[PROVIDED RECORDS]
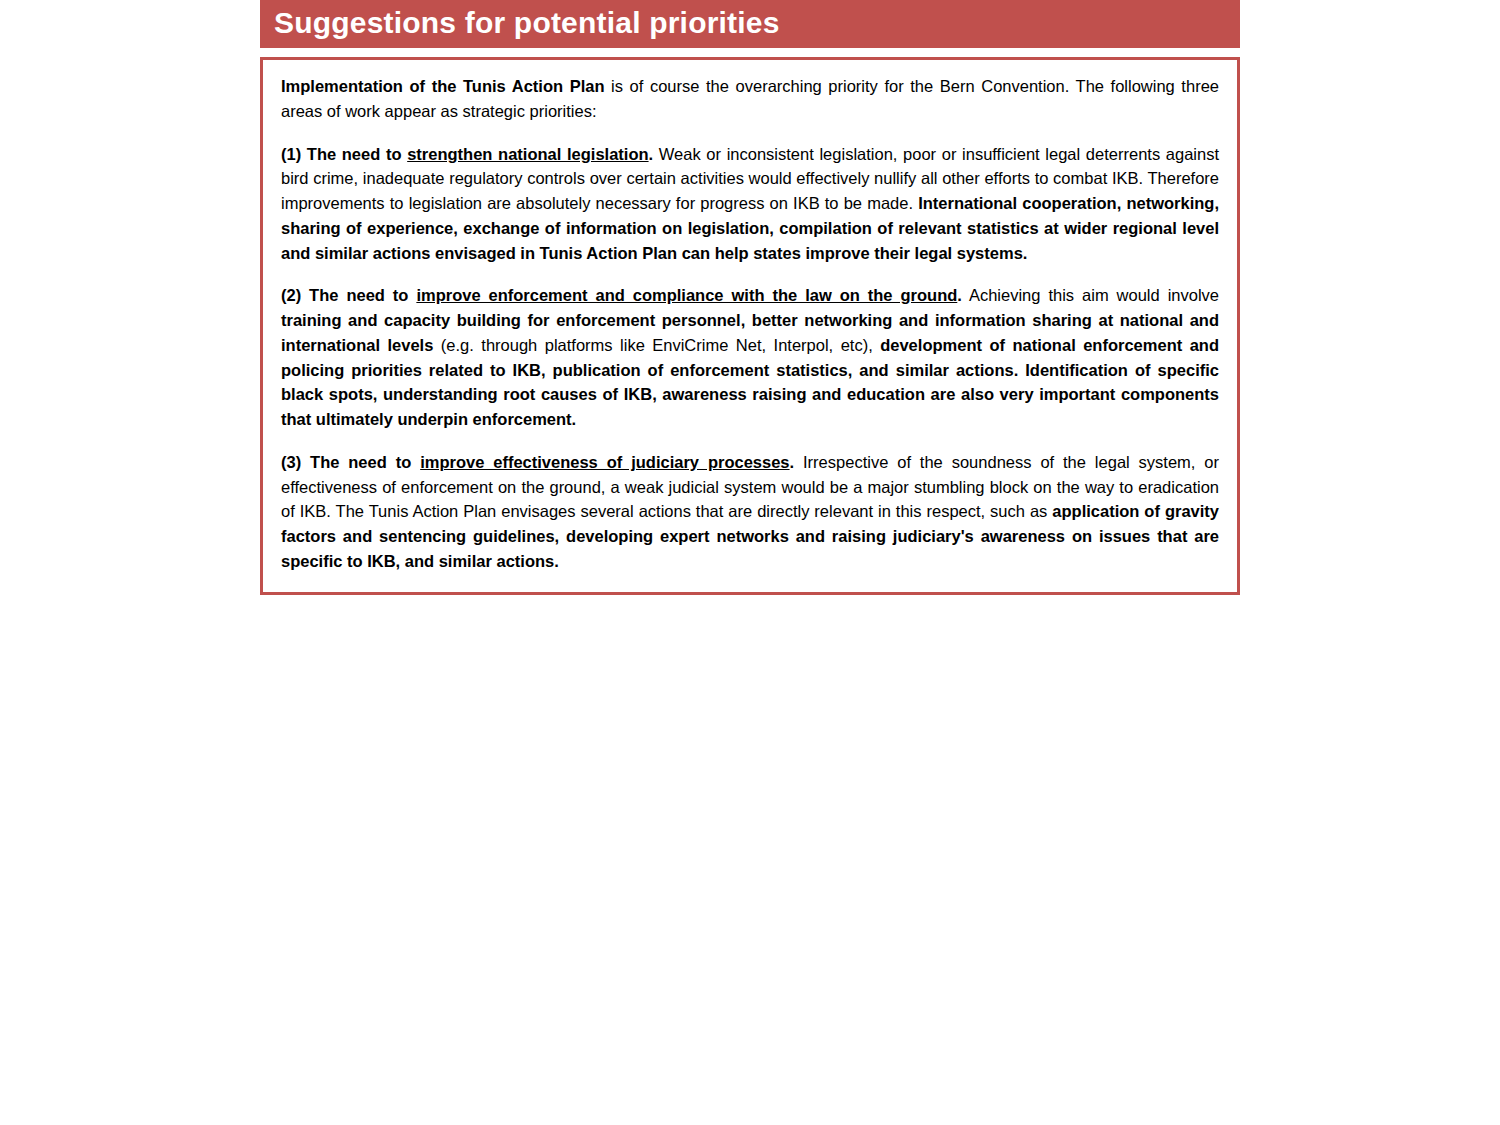Suggestions for potential priorities
Implementation of the Tunis Action Plan is of course the overarching priority for the Bern Convention. The following three areas of work appear as strategic priorities:
(1) The need to strengthen national legislation. Weak or inconsistent legislation, poor or insufficient legal deterrents against bird crime, inadequate regulatory controls over certain activities would effectively nullify all other efforts to combat IKB. Therefore improvements to legislation are absolutely necessary for progress on IKB to be made. International cooperation, networking, sharing of experience, exchange of information on legislation, compilation of relevant statistics at wider regional level and similar actions envisaged in Tunis Action Plan can help states improve their legal systems.
(2) The need to improve enforcement and compliance with the law on the ground. Achieving this aim would involve training and capacity building for enforcement personnel, better networking and information sharing at national and international levels (e.g. through platforms like EnviCrime Net, Interpol, etc), development of national enforcement and policing priorities related to IKB, publication of enforcement statistics, and similar actions. Identification of specific black spots, understanding root causes of IKB, awareness raising and education are also very important components that ultimately underpin enforcement.
(3) The need to improve effectiveness of judiciary processes. Irrespective of the soundness of the legal system, or effectiveness of enforcement on the ground, a weak judicial system would be a major stumbling block on the way to eradication of IKB. The Tunis Action Plan envisages several actions that are directly relevant in this respect, such as application of gravity factors and sentencing guidelines, developing expert networks and raising judiciary's awareness on issues that are specific to IKB, and similar actions.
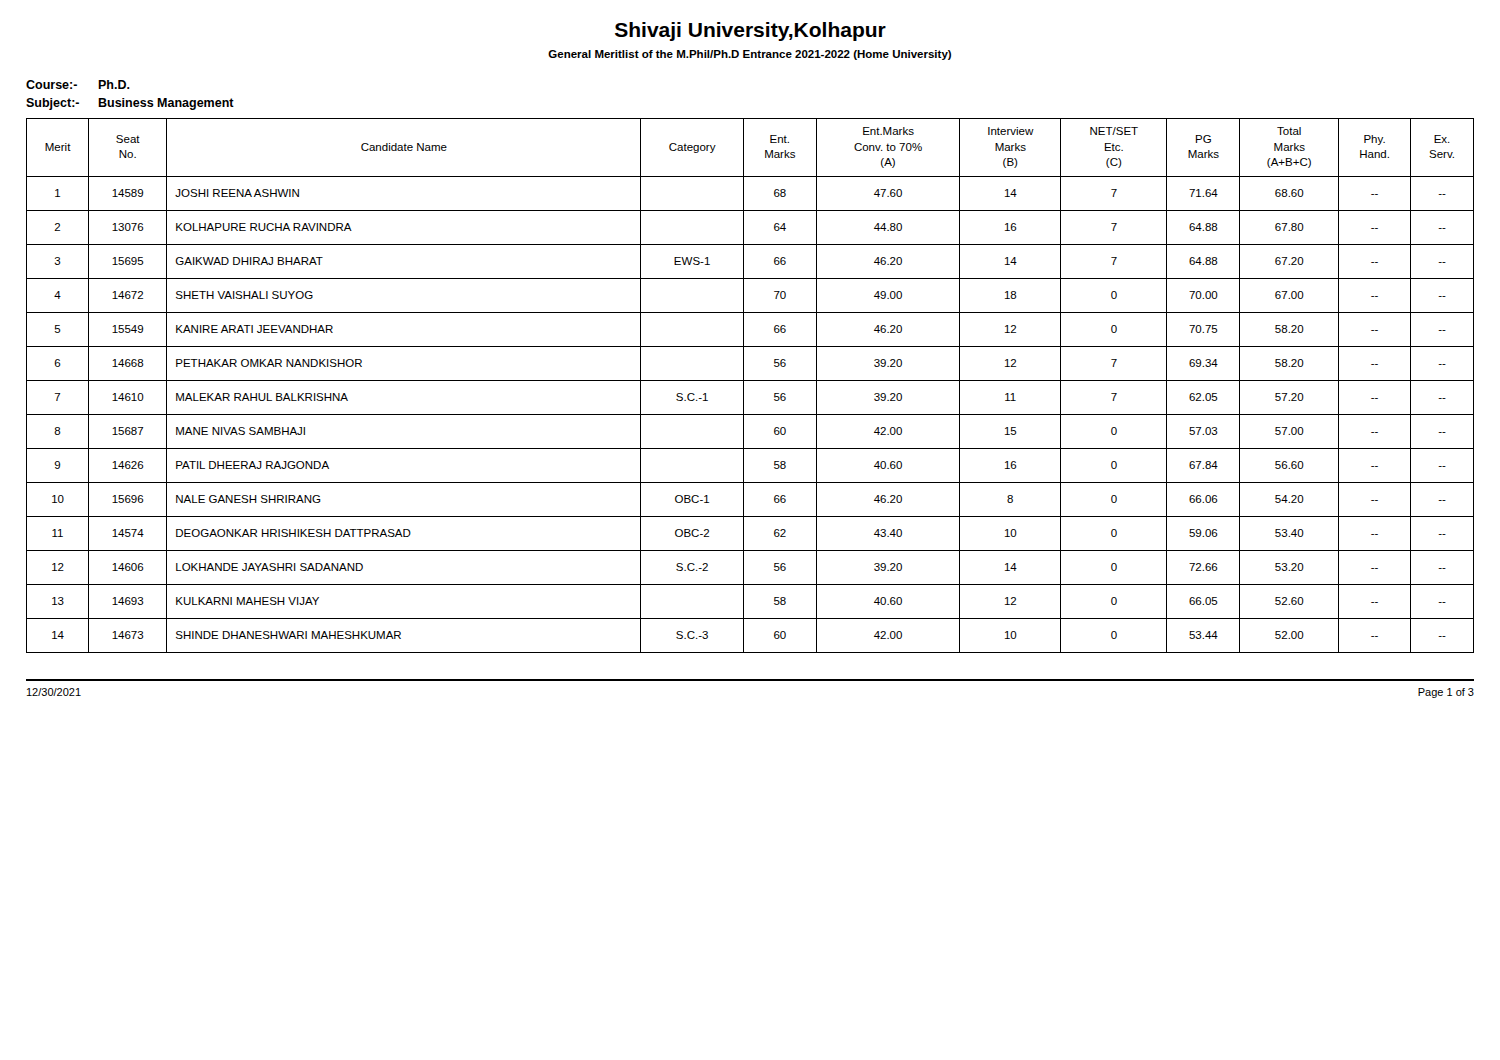Shivaji University,Kolhapur
General Meritlist of the M.Phil/Ph.D Entrance 2021-2022 (Home University)
Course:-Ph.D.
Subject:-Business Management
| Merit | Seat No. | Candidate Name | Category | Ent. Marks | Ent.Marks Conv. to 70% (A) | Interview Marks (B) | NET/SET Etc. (C) | PG Marks | Total Marks (A+B+C) | Phy. Hand. | Ex. Serv. |
| --- | --- | --- | --- | --- | --- | --- | --- | --- | --- | --- | --- |
| 1 | 14589 | JOSHI REENA ASHWIN | | 68 | 47.60 | 14 | 7 | 71.64 | 68.60 | -- | -- |
| 2 | 13076 | KOLHAPURE RUCHA RAVINDRA | | 64 | 44.80 | 16 | 7 | 64.88 | 67.80 | -- | -- |
| 3 | 15695 | GAIKWAD DHIRAJ BHARAT | EWS-1 | 66 | 46.20 | 14 | 7 | 64.88 | 67.20 | -- | -- |
| 4 | 14672 | SHETH VAISHALI SUYOG | | 70 | 49.00 | 18 | 0 | 70.00 | 67.00 | -- | -- |
| 5 | 15549 | KANIRE ARATI JEEVANDHAR | | 66 | 46.20 | 12 | 0 | 70.75 | 58.20 | -- | -- |
| 6 | 14668 | PETHAKAR OMKAR NANDKISHOR | | 56 | 39.20 | 12 | 7 | 69.34 | 58.20 | -- | -- |
| 7 | 14610 | MALEKAR RAHUL BALKRISHNA | S.C.-1 | 56 | 39.20 | 11 | 7 | 62.05 | 57.20 | -- | -- |
| 8 | 15687 | MANE NIVAS SAMBHAJI | | 60 | 42.00 | 15 | 0 | 57.03 | 57.00 | -- | -- |
| 9 | 14626 | PATIL DHEERAJ RAJGONDA | | 58 | 40.60 | 16 | 0 | 67.84 | 56.60 | -- | -- |
| 10 | 15696 | NALE GANESH SHRIRANG | OBC-1 | 66 | 46.20 | 8 | 0 | 66.06 | 54.20 | -- | -- |
| 11 | 14574 | DEOGAONKAR HRISHIKESH DATTPRASAD | OBC-2 | 62 | 43.40 | 10 | 0 | 59.06 | 53.40 | -- | -- |
| 12 | 14606 | LOKHANDE JAYASHRI SADANAND | S.C.-2 | 56 | 39.20 | 14 | 0 | 72.66 | 53.20 | -- | -- |
| 13 | 14693 | KULKARNI MAHESH VIJAY | | 58 | 40.60 | 12 | 0 | 66.05 | 52.60 | -- | -- |
| 14 | 14673 | SHINDE DHANESHWARI MAHESHKUMAR | S.C.-3 | 60 | 42.00 | 10 | 0 | 53.44 | 52.00 | -- | -- |
12/30/2021 Page 1 of 3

[WHAT YOU WILL DO] Print out all the material above exactly as it appears, omitting the images.

[YOUR RESPONSE]
Suggestions for potential priorities
Implementation of the Tunis Action Plan is of course the overarching priority for the Bern Convention. The following three areas of work appear as strategic priorities:
(1) The need to strengthen national legislation. Weak or inconsistent legislation, poor or insufficient legal deterrents against bird crime, inadequate regulatory controls over certain activities would effectively nullify all other efforts to combat IKB. Therefore improvements to legislation are absolutely necessary for progress on IKB to be made. International cooperation, networking, sharing of experience, exchange of information on legislation, compilation of relevant statistics at wider regional level and similar actions envisaged in Tunis Action Plan can help states improve their legal systems.
(2) The need to improve enforcement and compliance with the law on the ground. Achieving this aim would involve training and capacity building for enforcement personnel, better networking and information sharing at national and international levels (e.g. through platforms like EnviCrime Net, Interpol, etc), development of national enforcement and policing priorities related to IKB, publication of enforcement statistics, and similar actions. Identification of specific black spots, understanding root causes of IKB, awareness raising and education are also very important components that ultimately underpin enforcement.
(3) The need to improve effectiveness of judiciary processes. Irrespective of the soundness of the legal system, or effectiveness of enforcement on the ground, a weak judicial system would be a major stumbling block on the way to eradication of IKB. The Tunis Action Plan envisages several actions that are directly relevant in this respect, such as application of gravity factors and sentencing guidelines, developing expert networks and raising judiciary's awareness on issues that are specific to IKB, and similar actions.
Shivaji University,Kolhapur
General Meritlist of the M.Phil/Ph.D Entrance 2021-2022 (Home University)
Course:-Ph.D.
Subject:-Business Management
| Merit | Seat No. | Candidate Name | Category | Ent. Marks | Ent.Marks Conv. to 70% (A) | Interview Marks (B) | NET/SET Etc. (C) | PG Marks | Total Marks (A+B+C) | Phy. Hand. | Ex. Serv. |
| --- | --- | --- | --- | --- | --- | --- | --- | --- | --- | --- | --- |
| 1 | 14589 | JOSHI REENA ASHWIN | | 68 | 47.60 | 14 | 7 | 71.64 | 68.60 | -- | -- |
| 2 | 13076 | KOLHAPURE RUCHA RAVINDRA | | 64 | 44.80 | 16 | 7 | 64.88 | 67.80 | -- | -- |
| 3 | 15695 | GAIKWAD DHIRAJ BHARAT | EWS-1 | 66 | 46.20 | 14 | 7 | 64.88 | 67.20 | -- | -- |
| 4 | 14672 | SHETH VAISHALI SUYOG | | 70 | 49.00 | 18 | 0 | 70.00 | 67.00 | -- | -- |
| 5 | 15549 | KANIRE ARATI JEEVANDHAR | | 66 | 46.20 | 12 | 0 | 70.75 | 58.20 | -- | -- |
| 6 | 14668 | PETHAKAR OMKAR NANDKISHOR | | 56 | 39.20 | 12 | 7 | 69.34 | 58.20 | -- | -- |
| 7 | 14610 | MALEKAR RAHUL BALKRISHNA | S.C.-1 | 56 | 39.20 | 11 | 7 | 62.05 | 57.20 | -- | -- |
| 8 | 15687 | MANE NIVAS SAMBHAJI | | 60 | 42.00 | 15 | 0 | 57.03 | 57.00 | -- | -- |
| 9 | 14626 | PATIL DHEERAJ RAJGONDA | | 58 | 40.60 | 16 | 0 | 67.84 | 56.60 | -- | -- |
| 10 | 15696 | NALE GANESH SHRIRANG | OBC-1 | 66 | 46.20 | 8 | 0 | 66.06 | 54.20 | -- | -- |
| 11 | 14574 | DEOGAONKAR HRISHIKESH DATTPRASAD | OBC-2 | 62 | 43.40 | 10 | 0 | 59.06 | 53.40 | -- | -- |
| 12 | 14606 | LOKHANDE JAYASHRI SADANAND | S.C.-2 | 56 | 39.20 | 14 | 0 | 72.66 | 53.20 | -- | -- |
| 13 | 14693 | KULKARNI MAHESH VIJAY | | 58 | 40.60 | 12 | 0 | 66.05 | 52.60 | -- | -- |
| 14 | 14673 | SHINDE DHANESHWARI MAHESHKUMAR | S.C.-3 | 60 | 42.00 | 10 | 0 | 53.44 | 52.00 | -- | -- |
12/30/2021 Page 1 of 3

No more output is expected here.